The ambiguity of truth in Blues Brothers and MEXAS also calls to mind Männikkö’s previous series, Harmony Sisters (2004-ongoing), in which the artist photographed fragments of live animals—a mouth, a hide, an eye, etc.—documenting the outer anatomy of an array of creatures. The resulting images provide a macro view that is rarely straightforward: a lolling tongue could belong to a cow or horse, a roll of skin and patch of fur to a variety of beasts. In this way, Männikkö’s works possess many truths that demand to be weighed against one another.

Männikkö himself has said that the picture confirms whether or not an object is real. Indeed, after careful inspection, the men of Blues Brothers reveal themselves to be neither dead nor alive; rather, they emerge as very real sculptural objects, subject to the inevitable process of aging, much like the men whose graves they mark.

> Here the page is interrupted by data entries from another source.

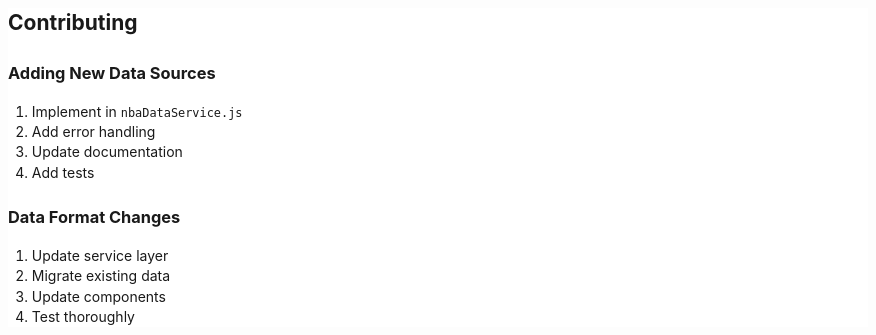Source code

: ## Contributing

### Adding New Data Sources
1. Implement in `nbaDataService.js`
2. Add error handling
3. Update documentation
4. Add tests

### Data Format Changes
1. Update service layer
2. Migrate existing data
3. Update components
4. Test thoroughly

Esko Männikkö was born in 1959 in Pudasjärvi in the northern part of Finland. He lives and works in Oulu. In 2008 he was awarded the prestigious Deutsche Börse Photography Prize. The same year he presented “Cocktails 1990-2007” at Millesgården, Lidingö, Kulturhaus, Lulea and Bomuldsfabriken Kunsthall Arendal. Other solo exhibition include Finsk-Norsk Kulturinstitutt, Oslo, 2004, the Hasselblad Center, Gothenburg, 1999, the Malmö Konsthall, 1997, as well as Portikus, Frankfurt/Main, De Pont, Tilburg and Lenbachhaus, Munich, all 1996. He has taken part in numerous international exhibitions including the Venice Biennial, 2005, Johannesburg Biennial, 1997, São Paulo Biennial, 1998, “Contemporary Photography II: Anti-Memory,” Yokohama Museum of Art, 2000, “Beyond Paradise,” Shanghai Art Museum, 2003, Liverpool Biennal, 2004, “SEEhistory. Der private Blick,” Kunsthalle z u Kiel, 2005, and the travelling exhibition “Investigations of a dog,” organized by the Fondazione Sandretto Re Rebaudengo (2009-2010). Männikkö had numerous solo exhibitions at Galerie Nordenhake in Stockholm and Berlin.